# '14 Audi RS6 announced, what does everyone think?



## bm323 (Jul 14, 2010)

Trust the Audifanboy to introduce us the new RS6 

My bets are that it will still be an understeering, front heavy car with steering feel worse than the F10 (since they haven't solve their perennial weaknesses in the 2013 S8); but yes, faster than the M5 in the straights


----------



## Keyser Soze (Oct 24, 2003)

SuperTerp said:


> Lol reminds me of dragon skin
> 
> Would peak my interest if I didn't feel like I should have a carseat and my kid is an honor roll student sticker on the back.


Chicken wire


----------



## AutoUnion (Apr 11, 2005)

bm323 said:


> Trust the Audifanboy to introduce us the new RS6
> 
> My bets are that it will still be an understeering, front heavy car with steering feel worse than the F10 (since they haven't solve their perennial weaknesses in the 2013 S8); but yes, faster than the M5 in the straights


Meanwhile, over at BMW, this beauty is being made


----------



## Ajax (Feb 1, 2002)

SW logic:

It's really nice to haul ass whenever you want to, and your bike will actually fit in the back without much contortion and luck...

I like it, but am skeptical about Audi's reliability.


----------



## AutoUnion (Apr 11, 2005)

Ajax said:


> I like it, but am skeptical about Audi's reliability.


You mean the same brand that has better than BMW for the last couple years?


----------



## bm323 (Jul 14, 2010)

AutoUnion said:


> Meanwhile, over at BMW, this beauty is being made


Yup, you mean this http://2.bp.blogspot.com/-Kj0iaVcDO...ONG4M2ij10/s1600/2014-BMW-4-Series-Coupe-.jpg

http://2.bp.blogspot.com/-Kj0iaVcDO...ONG4M2ij10/s1600/2014-BMW-4-Series-Coupe-.jpg

Allow me to introduce the biggest Audifanboy on the F10 bimmerfest forum "Auto Union was an amalgamation of four German automobile manufacturers, founded in 1932 and established in 1936 in Chemnitz, Saxony, during the Great Depression. The company has evolved into present day Audi, as a subsidiary of Volkswagen Group" http://en.wikipedia.org/wiki/Auto_Union

who keeps lambasting the F10 whenever there is an opportunity to  one who feels jabbed whenever Audi or their cars are spoken ill of; one who claims he has the X5


----------



## AutoUnion (Apr 11, 2005)

bm323 said:


> who keeps lambasting the F10 whenever there is an opportunity to  *one who feels jabbed whenever Audi or their cars are spoken ill* of; one who claims he has the X5


Look at yourself brah. I'm not the one freaking out whenever something bad is said about BMW.

Anyways, you're back on my ignore list. Congrats. Don't have time to deal with children who freak out over the most mundane things.


----------



## Ajax (Feb 1, 2002)

AutoUnion said:


> You mean the same brand that has better than BMW for the last couple years?


Yep, the same brand that all my friends and coworkers say they will never buy again. The one with the 4 rings, not the roundel.


----------



## Dave 330i (Jan 4, 2002)

rezo said:


> Nice. I'm done here - going back to enjoy my slow, underpowered 550...........


 That thing might give my 997 Turbo a run for the money.


----------

▶ _EXTRACTED ENTRIES_:
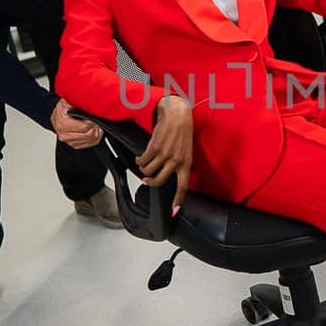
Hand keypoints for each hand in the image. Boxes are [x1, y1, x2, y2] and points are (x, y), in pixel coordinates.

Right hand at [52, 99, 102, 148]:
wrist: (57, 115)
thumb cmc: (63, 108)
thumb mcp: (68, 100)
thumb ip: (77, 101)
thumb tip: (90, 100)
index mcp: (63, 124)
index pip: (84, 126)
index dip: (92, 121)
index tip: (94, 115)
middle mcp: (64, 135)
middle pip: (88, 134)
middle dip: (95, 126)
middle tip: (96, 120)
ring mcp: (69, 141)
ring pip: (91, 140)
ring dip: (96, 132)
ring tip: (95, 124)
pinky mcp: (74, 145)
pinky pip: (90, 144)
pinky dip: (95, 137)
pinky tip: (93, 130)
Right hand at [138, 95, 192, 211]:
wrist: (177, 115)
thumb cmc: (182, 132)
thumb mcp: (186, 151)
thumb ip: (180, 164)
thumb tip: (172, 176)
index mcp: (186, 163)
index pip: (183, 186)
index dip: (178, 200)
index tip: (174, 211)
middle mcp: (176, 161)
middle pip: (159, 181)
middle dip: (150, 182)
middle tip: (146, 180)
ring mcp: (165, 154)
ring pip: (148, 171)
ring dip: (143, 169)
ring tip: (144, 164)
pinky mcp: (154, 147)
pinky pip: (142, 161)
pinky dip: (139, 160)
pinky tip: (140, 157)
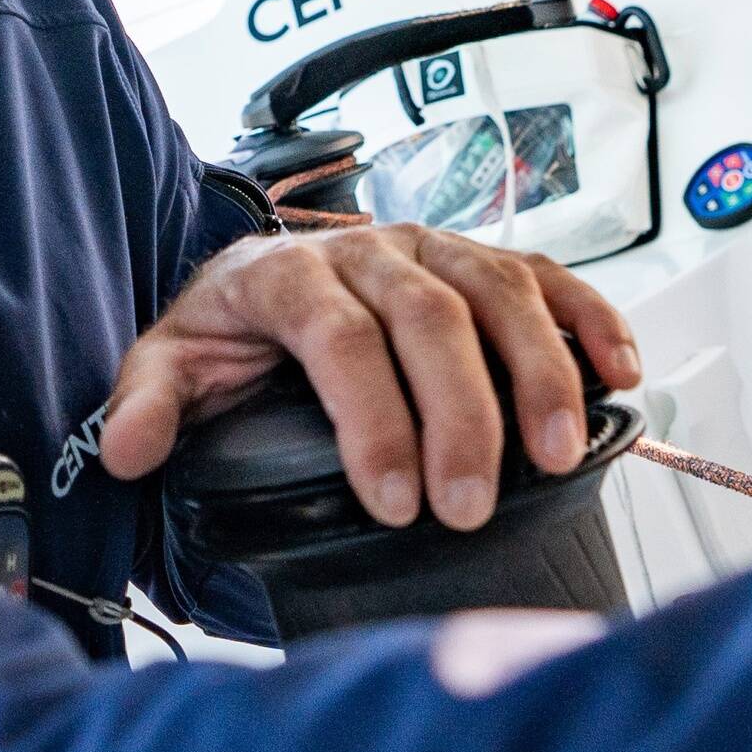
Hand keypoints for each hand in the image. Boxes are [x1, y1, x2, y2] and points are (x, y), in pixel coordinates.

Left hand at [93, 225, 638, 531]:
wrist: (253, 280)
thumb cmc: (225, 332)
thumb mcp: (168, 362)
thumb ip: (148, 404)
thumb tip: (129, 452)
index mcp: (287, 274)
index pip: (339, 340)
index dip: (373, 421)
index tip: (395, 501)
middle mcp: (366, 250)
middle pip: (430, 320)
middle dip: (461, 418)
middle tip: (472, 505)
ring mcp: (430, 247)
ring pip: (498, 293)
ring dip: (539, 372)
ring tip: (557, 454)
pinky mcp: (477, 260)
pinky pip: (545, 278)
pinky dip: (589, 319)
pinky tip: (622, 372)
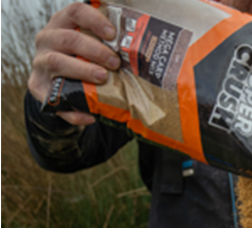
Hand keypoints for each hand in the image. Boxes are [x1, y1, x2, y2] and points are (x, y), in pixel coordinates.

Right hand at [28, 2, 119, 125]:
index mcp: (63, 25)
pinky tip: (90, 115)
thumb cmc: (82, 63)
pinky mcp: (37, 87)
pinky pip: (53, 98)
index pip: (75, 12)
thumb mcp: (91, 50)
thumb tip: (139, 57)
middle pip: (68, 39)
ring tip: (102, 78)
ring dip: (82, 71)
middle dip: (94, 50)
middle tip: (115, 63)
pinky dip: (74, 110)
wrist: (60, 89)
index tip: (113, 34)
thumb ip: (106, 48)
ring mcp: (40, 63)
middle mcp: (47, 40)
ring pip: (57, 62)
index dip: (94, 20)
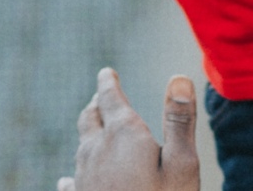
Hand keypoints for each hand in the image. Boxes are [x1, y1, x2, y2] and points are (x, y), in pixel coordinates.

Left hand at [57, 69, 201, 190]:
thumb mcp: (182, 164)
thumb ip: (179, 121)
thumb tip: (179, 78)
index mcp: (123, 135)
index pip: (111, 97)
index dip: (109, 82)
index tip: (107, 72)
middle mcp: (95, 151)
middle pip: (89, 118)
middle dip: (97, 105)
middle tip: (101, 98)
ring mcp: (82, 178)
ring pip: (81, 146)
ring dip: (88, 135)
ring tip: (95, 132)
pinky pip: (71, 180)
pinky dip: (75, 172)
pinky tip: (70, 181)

▶ _ASSIGNMENT 1_: In the RS6 thread, what is Ajax skeptical about?
▶ _ASSIGNMENT 2_: List every username that heads a post in the RS6 thread, once each.
▶ _ASSIGNMENT 3_: Edit the RS6 thread from "## Dave 330i" to "for the money.", changing "997 Turbo" to "M5".
The rows were taken from a different source than the RS6 thread.

▶ _EXERCISE ANSWER 1_: Audi's reliability.

▶ _EXERCISE ANSWER 2_: bm323, Keyser Soze, AutoUnion, Ajax, Dave 330i

▶ _EXERCISE ANSWER 3_:
## Dave 330i (Jan 4, 2002)

rezo said:


> Nice. I'm done here - going back to enjoy my slow, underpowered 550...........


 That thing might give my M5 a run for the money.